Coming up with the week’s meals in advance is time consuming, but helps tremendously with weight control. Plan meals and snacks ahead of time and go shopping once a week to remove impulse purchases.
Carbohydrates can be dangerous for both diabetics and those trying to control their weight. Carbohydrates are converted into sugar, which affects blood sugar. Complex carbohydrates come from foods that can be broken down into nutrients, such as rice, whole grains and fruits. Simple carbohydrates are more harmful. Sweets and soft drinks contain carbohydrates, but can not be broken down into useful nutrients. When planning meals, keep carbohydrates to a minimum — less than 50 percent of your diet. This means not to overload the meat and eliminating carbohydrates all together. Instead, try to take a small portion of carbohydrates in each meal. This will provide a hearty meal with fewer calories.
Buy frozen or cooked foods can help with meal planning, but be sure to watch out for sodium, commonly used in high levels in order to preserve canned and prepared foods. Sodium is associated with problems such as high blood pressure, which is especially dangerous for diabetics.
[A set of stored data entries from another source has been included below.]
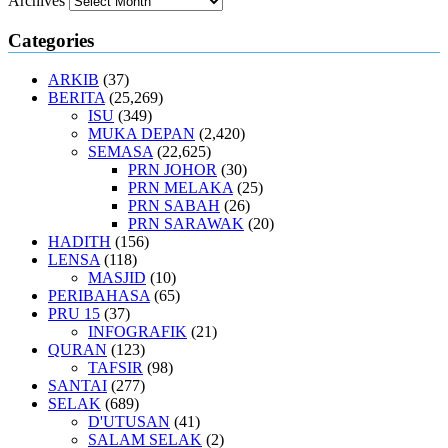
Archives
Categories
ARKIB
(37)
BERITA
(25,269)
ISU
(349)
MUKA DEPAN
(2,420)
SEMASA
(22,625)
PRN JOHOR
(30)
PRN MELAKA
(25)
PRN SABAH
(26)
PRN SARAWAK
(20)
HADITH
(156)
LENSA
(118)
MASJID
(10)
PERIBAHASA
(65)
PRU 15
(37)
INFOGRAFIK
(21)
QURAN
(123)
TAFSIR
(98)
SANTAI
(277)
SELAK
(689)
D'UTUSAN
(41)
SALAM SELAK
(2)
If you buy canned vegetables, rinse them with water before use to reduce sodium content.
Snacks are important in meal plans. Eating smaller meals two or three times a day is an unrealistic expectation for most people and can lead to overeating when it finally time for dinner. Instead of snacking on chips or cookies, eat vegetables or fruit with cheese or peanut butter. These snacks provide protein without a lot of extra fat. Cookies can make great snacks, but make sure that sodium content is low.
Many diabetics turn to sugar-free food to satisfy cravings for sweets, but this may not be wise. Sugar-free foods contain sweeteners, many of which are artificial and are generally bad for you — some are linked to cancer. Every person is different, but for many diabetics have candy simply means to have a cookie instead of three, or take a smaller slice of cake. Popsicles with real fruit and frozen yogurt are also healthy ways to get sweet foods without artificial ingredients.